Bands are free and like Timber said it's an auction race. So the birds belong to whomever is the highest bidder at the auction. So for the cost of shipping the birds the breeder has a chance at half the prize. If your worried about the handlers keeping the birds this race isn't for you. But for 250 you can enter the Great South Bay Classic and you can make arrangments with the handler to give the birds back that don't make it into the top bird auction after the race. Some guys will make that deal with you but I for one really wouldn't do that again. I get attached to the birds I race and it sucks having to send them back after getting to know the birds.


----------



## JaxRacingLofts (Apr 11, 2010)

Pigeon0446 said:


> Bands are free and like Timber said it's an auction race. So the birds belong to whomever is the highest bidder at the auction. So for the cost of shipping the birds the breeder has a chance at half the prize. If your worried about the handlers keeping the birds this race isn't for you. But for 250 you can enter the Great South Bay Classic and you can make arrangments with the handler to give the birds back that don't make it into the top bird auction after the race. Some guys will make that deal with you but I for one really wouldn't do that again. I get attached to the birds I race and it sucks having to send them back after getting to know the birds.


Count me in. I have acquired a few birds since last year that I would like to see how they do in the big apple. I'll send you a PM for 5 bands.


----------



## Pigeon0446 (Apr 22, 2007)

Crazy Pete said:


> If I send birds can they all go in rotation,so there would only be one bird per loft?
> Dave


I assume your talking about Great South Bay Classic. If so then yes you could put 5 birds into rotation and they would all go to different lofts. I'm in the process of compiling the handler list for 2012. Since the race was opend up to more handlers. It used to just be flyers in my clubs boundries. And we'd have 20 to 30 handlers. Now we opened it up to most of Long Island so I've gotta see who wants to handle that wasn't asble last year. I'm hoping to get around 40 handlers which would mean atleast 200 birds entered just from them since each handler has to enter 5 birds. And no handler can handle their own birds.

DATA

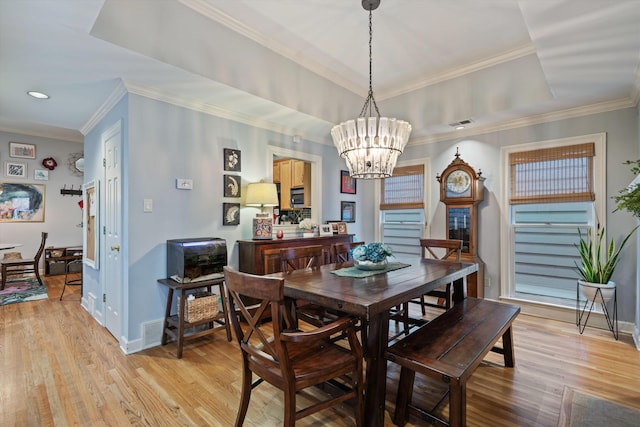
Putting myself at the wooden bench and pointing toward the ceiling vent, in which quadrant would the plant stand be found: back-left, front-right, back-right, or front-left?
front-right

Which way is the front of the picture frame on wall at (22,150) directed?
toward the camera

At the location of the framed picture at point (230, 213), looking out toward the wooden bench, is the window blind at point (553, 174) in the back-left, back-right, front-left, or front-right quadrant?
front-left

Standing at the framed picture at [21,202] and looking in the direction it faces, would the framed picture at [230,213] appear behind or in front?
in front

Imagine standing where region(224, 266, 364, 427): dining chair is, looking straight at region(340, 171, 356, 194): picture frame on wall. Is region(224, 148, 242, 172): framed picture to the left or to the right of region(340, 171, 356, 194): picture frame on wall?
left

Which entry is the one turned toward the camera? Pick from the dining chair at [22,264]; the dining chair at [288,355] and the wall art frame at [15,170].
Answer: the wall art frame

INSTRUCTIONS
• A. From the pigeon racing forum thread, copy word for word the part that opens with the words "Count me in." and closes with "(Apr 22, 2007)".
• B. List every username in the pigeon racing forum thread that appears either as a post heading or directly before "said:".

TASK-BY-TASK OUTPUTS
• A.
Count me in. I have acquired a few birds since last year that I would like to see how they do in the big apple. I'll send you a PM for 5 bands.


----------



## Pigeon0446 (Apr 22, 2007)

• B. JaxRacingLofts, Pigeon0446, Crazy Pete